Overview: This research theme addresses the challenges of transitioning from animal proteins to more sustainable plant and other alternative proteins, driven by consumer perceptions around nutrition, health, animal welfare and the sustainability of food production. This transition can take place either by turning plant proteins into food products that mimic animal product functionality and nutritional quality or by consuming foods that contain some animal protein but proportionately more plant protein. The latter option becomes a sustainable alternative with a lower environmental footprint and it also provides significant opportunities for the New Zealand animal protein industry to become directly involved in the development of new products from diversified protein sources.

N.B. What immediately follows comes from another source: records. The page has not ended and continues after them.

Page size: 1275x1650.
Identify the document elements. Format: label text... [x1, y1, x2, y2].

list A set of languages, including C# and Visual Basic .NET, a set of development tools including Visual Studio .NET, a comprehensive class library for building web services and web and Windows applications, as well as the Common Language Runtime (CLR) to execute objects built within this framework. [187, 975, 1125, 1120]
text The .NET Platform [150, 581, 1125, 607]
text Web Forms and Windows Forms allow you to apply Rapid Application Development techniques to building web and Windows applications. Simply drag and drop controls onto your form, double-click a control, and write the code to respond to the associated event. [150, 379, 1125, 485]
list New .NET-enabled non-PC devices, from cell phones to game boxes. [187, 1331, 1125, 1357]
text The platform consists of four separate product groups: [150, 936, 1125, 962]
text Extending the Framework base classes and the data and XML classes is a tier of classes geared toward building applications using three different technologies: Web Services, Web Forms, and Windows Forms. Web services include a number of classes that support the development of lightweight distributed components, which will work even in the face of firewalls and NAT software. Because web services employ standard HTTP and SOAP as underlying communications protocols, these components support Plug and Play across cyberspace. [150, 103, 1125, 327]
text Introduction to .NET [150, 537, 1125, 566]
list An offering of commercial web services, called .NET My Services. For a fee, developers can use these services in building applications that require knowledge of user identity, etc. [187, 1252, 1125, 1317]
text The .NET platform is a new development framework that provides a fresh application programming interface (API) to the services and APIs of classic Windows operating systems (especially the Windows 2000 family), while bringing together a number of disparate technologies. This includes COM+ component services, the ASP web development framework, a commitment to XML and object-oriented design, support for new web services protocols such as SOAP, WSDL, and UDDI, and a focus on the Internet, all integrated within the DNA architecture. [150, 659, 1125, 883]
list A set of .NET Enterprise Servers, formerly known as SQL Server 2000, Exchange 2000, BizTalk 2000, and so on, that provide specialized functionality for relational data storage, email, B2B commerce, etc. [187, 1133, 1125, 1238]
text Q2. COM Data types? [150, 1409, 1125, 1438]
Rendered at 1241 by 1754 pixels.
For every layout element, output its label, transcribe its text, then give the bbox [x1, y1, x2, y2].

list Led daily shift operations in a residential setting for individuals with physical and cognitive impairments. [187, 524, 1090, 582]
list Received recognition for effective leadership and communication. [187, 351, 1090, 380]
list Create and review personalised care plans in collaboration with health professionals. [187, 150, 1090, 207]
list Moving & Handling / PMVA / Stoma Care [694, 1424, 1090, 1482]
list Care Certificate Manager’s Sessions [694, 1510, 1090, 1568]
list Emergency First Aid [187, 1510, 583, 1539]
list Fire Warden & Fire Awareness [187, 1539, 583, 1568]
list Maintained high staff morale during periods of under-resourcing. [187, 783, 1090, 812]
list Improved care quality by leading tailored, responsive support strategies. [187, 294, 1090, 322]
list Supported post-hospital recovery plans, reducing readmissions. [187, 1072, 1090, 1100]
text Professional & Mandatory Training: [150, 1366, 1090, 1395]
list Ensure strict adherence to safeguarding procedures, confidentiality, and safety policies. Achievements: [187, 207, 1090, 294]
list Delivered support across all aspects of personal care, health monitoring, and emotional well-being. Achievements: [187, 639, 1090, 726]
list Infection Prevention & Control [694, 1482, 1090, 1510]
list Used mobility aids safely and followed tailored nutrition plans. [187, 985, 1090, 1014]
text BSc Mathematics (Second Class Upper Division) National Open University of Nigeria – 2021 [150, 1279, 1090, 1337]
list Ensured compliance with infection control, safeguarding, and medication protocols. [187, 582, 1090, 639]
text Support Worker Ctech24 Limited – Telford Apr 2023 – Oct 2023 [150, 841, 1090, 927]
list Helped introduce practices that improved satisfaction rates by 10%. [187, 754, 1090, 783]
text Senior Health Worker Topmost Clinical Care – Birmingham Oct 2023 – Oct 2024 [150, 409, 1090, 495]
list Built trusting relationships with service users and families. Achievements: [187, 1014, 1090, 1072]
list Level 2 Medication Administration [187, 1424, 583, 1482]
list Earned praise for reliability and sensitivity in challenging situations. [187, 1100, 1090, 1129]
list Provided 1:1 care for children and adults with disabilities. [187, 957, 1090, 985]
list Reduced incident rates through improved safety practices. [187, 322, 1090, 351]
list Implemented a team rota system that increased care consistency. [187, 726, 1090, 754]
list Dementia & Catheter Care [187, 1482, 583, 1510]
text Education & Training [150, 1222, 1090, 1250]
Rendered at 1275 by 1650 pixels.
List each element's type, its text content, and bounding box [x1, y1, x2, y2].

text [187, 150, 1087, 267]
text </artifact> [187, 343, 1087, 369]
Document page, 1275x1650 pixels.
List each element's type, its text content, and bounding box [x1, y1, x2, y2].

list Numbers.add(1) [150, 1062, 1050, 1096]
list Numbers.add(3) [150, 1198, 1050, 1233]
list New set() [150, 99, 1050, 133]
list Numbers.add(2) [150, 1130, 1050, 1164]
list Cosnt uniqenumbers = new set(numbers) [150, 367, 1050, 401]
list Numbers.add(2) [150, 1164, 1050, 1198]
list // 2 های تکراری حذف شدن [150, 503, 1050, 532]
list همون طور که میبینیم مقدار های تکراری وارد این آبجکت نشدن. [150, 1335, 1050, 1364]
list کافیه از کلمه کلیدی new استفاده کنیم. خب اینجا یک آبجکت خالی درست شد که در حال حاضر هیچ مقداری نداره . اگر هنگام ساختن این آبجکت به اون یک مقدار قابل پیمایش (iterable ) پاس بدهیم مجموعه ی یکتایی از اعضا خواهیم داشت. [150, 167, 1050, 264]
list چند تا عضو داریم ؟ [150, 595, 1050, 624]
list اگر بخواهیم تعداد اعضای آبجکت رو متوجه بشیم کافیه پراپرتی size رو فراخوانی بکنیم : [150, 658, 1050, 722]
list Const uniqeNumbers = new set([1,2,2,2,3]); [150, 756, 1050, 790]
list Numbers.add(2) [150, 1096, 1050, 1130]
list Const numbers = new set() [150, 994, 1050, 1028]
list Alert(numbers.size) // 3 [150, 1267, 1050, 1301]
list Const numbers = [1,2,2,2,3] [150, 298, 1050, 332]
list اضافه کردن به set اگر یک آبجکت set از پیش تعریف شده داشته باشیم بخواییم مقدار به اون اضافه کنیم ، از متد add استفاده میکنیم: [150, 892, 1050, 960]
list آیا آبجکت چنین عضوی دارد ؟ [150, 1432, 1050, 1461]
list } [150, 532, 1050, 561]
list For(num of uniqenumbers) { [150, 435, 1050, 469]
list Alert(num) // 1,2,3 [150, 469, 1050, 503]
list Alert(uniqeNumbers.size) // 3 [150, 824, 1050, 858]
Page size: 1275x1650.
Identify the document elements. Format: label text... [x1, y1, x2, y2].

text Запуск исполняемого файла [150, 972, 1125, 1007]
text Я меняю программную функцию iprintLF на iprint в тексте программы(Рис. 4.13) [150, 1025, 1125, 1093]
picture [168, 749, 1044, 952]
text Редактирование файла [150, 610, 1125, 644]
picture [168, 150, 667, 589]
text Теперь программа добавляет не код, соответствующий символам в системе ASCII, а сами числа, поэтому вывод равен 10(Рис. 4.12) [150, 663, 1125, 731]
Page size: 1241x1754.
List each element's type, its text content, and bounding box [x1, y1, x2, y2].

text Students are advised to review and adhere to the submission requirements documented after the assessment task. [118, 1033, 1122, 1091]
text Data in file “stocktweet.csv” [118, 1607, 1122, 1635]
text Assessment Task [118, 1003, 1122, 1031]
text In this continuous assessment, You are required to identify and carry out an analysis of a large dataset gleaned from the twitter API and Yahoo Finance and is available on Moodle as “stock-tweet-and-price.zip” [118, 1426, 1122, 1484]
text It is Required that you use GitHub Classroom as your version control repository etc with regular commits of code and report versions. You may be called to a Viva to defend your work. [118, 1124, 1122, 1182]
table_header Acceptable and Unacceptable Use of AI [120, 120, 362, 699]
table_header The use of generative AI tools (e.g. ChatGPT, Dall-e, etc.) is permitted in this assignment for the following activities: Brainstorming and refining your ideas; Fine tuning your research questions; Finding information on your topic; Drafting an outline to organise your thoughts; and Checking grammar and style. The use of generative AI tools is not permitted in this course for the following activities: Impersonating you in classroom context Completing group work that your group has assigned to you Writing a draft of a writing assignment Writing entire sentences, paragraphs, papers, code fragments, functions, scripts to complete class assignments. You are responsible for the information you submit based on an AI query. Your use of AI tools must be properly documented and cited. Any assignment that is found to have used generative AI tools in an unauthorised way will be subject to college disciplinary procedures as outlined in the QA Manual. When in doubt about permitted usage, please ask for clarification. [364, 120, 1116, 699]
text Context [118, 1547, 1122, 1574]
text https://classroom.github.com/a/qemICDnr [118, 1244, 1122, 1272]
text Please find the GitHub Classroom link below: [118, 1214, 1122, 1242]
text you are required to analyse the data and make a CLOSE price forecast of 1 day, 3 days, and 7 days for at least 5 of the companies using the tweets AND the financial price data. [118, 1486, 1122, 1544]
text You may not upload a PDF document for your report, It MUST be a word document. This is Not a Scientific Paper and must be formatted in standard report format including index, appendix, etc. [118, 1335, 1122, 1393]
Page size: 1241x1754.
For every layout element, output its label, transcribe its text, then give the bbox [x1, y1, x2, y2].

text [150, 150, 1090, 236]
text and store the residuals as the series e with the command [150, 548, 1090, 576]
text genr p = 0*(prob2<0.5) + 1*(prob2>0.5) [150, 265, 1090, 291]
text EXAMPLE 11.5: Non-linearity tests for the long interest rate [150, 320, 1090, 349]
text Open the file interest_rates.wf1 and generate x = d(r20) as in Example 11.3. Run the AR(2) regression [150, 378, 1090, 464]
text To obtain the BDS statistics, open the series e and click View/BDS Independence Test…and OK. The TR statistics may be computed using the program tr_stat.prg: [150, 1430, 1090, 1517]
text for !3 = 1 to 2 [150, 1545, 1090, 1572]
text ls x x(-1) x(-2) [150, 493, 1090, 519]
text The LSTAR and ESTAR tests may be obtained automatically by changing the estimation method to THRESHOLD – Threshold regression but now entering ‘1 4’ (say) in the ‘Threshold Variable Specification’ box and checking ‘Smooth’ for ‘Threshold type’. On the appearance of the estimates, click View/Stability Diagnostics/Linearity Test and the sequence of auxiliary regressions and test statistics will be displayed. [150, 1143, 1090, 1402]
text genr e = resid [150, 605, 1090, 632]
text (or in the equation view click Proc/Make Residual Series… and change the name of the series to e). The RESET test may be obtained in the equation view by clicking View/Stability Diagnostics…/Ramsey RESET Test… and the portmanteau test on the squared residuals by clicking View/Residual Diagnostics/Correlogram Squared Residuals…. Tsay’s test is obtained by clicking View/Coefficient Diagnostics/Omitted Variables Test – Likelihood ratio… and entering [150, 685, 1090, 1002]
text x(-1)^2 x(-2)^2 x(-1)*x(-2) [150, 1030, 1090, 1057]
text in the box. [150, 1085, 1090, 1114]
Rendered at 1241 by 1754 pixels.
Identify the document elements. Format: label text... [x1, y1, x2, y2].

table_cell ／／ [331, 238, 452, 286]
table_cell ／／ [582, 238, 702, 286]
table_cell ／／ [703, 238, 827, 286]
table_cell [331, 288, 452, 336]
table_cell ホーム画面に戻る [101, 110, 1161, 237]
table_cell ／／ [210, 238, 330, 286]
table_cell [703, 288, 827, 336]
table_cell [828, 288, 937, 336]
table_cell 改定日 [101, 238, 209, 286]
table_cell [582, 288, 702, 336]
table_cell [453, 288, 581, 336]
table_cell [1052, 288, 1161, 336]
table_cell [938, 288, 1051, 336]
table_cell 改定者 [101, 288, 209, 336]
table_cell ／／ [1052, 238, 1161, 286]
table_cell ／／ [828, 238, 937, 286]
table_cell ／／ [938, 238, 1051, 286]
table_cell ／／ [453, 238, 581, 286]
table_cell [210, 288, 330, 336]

There are three research projects under this theme:

Project 2.1: Novel processing to enhance plant protein functionality and utilisation.
Project leaders Prof Indrawati Oey and Dr Kevin Sutton
This project will further our understanding of the potential for future food products using plant proteins that have been modified to become more nutritious, palatable and appealing, and focuses on protein sources that are of interest to future New Zealand agricultural systems, such as quinoa, hemp, flaxseed, tree nuts, algae and pasture legumes.

Project 2.2: Combinatorial proteins: Understanding the functionality and nutritional impact of composite proteins.
Project leaders Dist Prof Paul Moughan and Prof Aiqian Ye
This project will investigate new ways to extend the use of animal-based proteins by developing a fundamental understanding of their interactions with plant and algal proteins.

Project 2.3: Future proteins and consumer engagement
Project leaders Prof Joanne Hort and Dr Sara Jaeger
This project utilises multiple strands of research focusing on consumers – what people like or do not like, and how to measure it – to look ahead to the development of more successful plant protein products in the future.